The soldiers are both men and women, and they get to bring their families, as well.

“I’d like for the community to know who they are, if they see them walking through town, and say thanks,” said Katon. “Say ‘thank you’ in whatever way [you] can and appreciate what these guys have gone through. They really deserve a break. … A lot of them are really struggling.”

The families can participate in as much or as little of the organized activities in the Quiet Resorts as they want, whether attending several group picnics or quietly enjoying the beach. The generosity of the community could make this an entirely expense-free vacation.
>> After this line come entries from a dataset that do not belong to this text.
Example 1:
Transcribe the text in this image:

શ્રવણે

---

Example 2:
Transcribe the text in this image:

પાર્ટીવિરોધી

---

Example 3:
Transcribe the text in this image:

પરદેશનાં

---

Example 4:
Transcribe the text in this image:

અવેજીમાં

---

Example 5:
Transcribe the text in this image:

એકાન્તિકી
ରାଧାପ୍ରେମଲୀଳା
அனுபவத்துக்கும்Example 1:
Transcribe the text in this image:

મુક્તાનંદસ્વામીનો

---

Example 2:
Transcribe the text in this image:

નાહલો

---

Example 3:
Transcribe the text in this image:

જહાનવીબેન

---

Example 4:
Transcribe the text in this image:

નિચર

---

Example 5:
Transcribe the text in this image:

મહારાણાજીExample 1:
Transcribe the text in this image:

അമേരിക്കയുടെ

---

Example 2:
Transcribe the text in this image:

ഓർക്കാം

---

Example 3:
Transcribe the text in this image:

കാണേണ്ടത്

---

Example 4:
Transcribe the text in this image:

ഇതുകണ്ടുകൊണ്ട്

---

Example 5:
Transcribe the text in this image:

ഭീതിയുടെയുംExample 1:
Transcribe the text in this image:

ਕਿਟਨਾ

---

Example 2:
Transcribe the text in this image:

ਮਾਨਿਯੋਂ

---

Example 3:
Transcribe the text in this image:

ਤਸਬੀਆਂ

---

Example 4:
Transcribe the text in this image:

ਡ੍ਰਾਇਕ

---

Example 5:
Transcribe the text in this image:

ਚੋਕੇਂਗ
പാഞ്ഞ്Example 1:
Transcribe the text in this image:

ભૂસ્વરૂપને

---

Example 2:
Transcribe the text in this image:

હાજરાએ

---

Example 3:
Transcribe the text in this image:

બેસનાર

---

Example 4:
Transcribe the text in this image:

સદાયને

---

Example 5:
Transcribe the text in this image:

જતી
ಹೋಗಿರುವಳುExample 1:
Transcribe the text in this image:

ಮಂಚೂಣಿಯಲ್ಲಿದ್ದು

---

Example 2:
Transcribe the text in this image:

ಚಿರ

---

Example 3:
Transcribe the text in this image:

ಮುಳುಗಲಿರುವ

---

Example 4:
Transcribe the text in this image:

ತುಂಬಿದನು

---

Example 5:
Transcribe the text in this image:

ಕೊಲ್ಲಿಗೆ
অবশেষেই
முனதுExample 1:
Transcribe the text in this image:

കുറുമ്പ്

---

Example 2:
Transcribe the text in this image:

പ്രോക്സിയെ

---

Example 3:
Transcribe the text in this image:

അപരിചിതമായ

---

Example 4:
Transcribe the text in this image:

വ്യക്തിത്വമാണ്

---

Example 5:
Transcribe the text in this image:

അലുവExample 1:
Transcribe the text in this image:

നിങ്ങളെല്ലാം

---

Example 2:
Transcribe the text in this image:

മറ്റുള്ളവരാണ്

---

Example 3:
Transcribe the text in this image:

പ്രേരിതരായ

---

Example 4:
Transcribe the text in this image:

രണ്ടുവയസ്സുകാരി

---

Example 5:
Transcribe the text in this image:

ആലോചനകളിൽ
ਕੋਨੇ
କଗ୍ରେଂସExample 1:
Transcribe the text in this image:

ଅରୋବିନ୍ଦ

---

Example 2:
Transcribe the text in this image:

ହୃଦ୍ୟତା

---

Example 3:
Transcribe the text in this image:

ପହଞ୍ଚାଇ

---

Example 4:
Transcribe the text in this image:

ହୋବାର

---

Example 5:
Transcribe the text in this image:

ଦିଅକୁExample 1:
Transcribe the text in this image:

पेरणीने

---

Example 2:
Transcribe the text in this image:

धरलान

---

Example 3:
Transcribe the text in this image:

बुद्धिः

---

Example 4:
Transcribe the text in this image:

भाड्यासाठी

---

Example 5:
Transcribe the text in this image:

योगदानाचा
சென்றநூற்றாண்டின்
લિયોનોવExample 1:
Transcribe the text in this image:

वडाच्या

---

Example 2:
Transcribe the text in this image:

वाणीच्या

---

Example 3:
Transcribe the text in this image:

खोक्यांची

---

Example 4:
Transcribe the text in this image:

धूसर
To help fund Operation SEAs the Day, T-shirts were printed and sold all summer. They’re still available at the Sea Colony Beach Shoppe in the Marketplace at Sea Colony.

The idea for the project originated when Katon happened to meet Diane Pohanka on an international flight, both of them having a mutual acquaintance. They both mentioned wanting to help veterans, and soon pulled in Becky Johns to assist. The “unlikely trio” soon found that “everybody seems to want to go the extra mile” to help the mission.

“Hopefully, in the future, we will do it with more,” said Katon. “I hope other resort-type communities pick up on this and offer something like it. This is such a big need, and it’s such a feel-good thing to do. It’s a real win-win for everyone.”